*** Input records ***
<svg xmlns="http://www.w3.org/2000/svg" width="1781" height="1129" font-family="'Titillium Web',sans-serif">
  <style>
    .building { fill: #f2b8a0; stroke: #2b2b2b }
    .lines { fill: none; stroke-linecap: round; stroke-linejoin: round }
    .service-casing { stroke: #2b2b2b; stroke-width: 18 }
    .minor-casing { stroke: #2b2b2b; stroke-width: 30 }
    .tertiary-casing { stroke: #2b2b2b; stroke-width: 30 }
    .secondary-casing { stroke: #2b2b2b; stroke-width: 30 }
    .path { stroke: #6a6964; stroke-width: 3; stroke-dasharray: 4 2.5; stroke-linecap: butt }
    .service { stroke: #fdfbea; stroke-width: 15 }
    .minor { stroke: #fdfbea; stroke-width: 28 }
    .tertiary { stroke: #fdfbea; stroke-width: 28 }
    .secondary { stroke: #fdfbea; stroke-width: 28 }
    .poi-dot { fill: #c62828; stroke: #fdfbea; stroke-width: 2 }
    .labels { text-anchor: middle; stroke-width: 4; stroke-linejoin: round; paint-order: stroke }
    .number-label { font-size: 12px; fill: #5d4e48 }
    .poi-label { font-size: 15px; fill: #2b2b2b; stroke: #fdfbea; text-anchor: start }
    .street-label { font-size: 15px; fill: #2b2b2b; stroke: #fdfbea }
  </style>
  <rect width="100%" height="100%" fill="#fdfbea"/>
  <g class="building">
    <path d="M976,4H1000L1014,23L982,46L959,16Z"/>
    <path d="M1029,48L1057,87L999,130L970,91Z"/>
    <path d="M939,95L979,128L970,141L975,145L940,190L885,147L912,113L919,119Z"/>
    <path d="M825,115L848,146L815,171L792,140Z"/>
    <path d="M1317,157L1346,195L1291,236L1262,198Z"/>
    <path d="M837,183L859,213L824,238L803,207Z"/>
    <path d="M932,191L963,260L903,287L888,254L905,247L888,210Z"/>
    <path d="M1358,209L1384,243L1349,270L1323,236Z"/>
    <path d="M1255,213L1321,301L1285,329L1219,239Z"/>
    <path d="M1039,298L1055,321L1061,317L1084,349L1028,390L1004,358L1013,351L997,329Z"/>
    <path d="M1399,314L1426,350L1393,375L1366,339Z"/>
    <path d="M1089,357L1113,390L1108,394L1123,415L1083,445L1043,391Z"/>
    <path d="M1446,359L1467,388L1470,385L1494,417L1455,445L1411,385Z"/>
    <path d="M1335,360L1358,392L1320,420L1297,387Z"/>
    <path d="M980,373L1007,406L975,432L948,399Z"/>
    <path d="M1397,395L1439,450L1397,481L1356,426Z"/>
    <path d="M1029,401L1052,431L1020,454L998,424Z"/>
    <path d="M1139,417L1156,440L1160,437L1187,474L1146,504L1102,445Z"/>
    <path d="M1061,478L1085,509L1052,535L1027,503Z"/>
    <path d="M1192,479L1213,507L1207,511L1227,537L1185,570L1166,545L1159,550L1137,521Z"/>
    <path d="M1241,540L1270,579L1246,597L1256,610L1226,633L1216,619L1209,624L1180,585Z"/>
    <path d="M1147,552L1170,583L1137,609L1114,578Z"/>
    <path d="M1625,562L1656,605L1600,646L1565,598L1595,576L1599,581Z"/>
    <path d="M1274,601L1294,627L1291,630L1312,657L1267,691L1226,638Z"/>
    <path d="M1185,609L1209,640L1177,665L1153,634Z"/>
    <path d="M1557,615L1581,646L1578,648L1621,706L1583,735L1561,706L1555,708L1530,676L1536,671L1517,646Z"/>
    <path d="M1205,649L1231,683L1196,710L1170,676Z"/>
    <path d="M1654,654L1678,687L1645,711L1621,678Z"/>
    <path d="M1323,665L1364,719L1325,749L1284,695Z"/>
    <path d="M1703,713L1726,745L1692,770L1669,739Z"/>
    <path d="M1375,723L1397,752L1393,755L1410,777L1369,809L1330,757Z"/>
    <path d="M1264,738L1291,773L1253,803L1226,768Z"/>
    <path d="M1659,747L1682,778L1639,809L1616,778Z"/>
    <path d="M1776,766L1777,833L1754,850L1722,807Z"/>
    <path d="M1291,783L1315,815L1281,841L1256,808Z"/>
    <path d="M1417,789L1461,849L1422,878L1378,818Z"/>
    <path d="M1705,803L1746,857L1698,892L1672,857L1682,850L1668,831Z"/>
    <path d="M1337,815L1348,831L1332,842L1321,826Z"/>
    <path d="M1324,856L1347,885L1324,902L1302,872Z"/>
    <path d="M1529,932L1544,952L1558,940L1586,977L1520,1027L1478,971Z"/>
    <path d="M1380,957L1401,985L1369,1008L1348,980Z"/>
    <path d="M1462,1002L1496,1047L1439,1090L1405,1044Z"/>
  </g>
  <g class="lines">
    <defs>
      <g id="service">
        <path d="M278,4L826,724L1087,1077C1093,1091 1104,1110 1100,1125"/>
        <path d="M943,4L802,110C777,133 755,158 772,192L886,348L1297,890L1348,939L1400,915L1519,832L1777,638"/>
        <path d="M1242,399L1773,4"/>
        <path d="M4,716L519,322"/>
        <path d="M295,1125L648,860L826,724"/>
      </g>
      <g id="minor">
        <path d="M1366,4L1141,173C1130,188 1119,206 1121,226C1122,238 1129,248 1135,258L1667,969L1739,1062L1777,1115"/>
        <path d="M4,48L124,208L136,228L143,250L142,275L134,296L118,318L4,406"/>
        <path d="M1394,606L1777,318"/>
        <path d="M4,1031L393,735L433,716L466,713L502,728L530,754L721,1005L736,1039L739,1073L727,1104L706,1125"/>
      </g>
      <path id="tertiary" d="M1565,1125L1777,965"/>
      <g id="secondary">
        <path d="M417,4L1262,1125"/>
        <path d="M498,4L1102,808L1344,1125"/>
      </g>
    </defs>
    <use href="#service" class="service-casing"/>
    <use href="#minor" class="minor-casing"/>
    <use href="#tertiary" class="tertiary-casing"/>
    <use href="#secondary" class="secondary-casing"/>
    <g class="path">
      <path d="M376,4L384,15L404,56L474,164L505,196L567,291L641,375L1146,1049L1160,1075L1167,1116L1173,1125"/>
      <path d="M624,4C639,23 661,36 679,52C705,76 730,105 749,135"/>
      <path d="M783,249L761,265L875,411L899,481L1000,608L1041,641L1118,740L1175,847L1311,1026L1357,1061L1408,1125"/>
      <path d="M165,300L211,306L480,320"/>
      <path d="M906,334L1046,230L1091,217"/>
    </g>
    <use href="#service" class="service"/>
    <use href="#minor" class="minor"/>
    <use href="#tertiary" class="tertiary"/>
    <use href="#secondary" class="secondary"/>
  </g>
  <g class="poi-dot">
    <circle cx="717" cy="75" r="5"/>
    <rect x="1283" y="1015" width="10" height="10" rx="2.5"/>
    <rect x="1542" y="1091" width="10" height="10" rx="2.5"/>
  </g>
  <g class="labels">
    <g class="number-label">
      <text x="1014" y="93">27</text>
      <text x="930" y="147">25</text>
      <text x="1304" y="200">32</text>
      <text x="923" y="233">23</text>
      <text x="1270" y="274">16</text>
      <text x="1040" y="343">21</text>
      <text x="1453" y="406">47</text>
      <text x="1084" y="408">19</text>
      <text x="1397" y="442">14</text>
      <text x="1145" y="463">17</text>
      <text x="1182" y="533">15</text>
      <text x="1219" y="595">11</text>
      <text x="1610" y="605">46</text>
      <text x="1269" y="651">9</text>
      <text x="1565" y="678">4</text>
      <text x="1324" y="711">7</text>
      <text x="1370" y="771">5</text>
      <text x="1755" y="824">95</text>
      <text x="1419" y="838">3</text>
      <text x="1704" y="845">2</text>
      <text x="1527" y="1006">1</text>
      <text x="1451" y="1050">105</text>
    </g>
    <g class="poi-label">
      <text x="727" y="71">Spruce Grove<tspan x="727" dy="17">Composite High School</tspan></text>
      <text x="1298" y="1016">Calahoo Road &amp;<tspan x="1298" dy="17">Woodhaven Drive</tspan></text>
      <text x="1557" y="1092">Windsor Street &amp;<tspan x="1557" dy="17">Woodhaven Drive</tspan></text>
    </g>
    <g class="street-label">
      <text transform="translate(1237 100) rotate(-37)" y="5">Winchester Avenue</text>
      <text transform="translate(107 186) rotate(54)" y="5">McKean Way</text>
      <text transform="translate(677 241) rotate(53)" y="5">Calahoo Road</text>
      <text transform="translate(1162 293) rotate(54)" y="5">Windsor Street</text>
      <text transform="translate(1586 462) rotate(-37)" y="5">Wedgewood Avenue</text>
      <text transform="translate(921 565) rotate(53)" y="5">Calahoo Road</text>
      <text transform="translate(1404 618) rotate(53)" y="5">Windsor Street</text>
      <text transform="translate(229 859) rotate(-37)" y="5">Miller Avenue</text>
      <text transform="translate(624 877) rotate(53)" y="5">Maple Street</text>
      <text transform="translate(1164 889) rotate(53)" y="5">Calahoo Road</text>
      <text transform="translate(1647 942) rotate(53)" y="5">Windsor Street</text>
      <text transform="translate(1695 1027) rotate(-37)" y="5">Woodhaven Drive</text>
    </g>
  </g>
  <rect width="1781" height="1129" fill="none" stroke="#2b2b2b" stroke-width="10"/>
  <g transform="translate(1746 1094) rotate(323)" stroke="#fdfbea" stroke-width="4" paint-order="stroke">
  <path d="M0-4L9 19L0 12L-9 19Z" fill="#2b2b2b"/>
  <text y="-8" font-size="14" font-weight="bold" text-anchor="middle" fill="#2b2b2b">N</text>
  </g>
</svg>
*** End of Input records ***
### How to complete this task
Copy here each line of the preceding records with "labels" in it.

### Answer to this task
    .labels { text-anchor: middle; stroke-width: 4; stroke-linejoin: round; paint-order: stroke }
  <g class="labels">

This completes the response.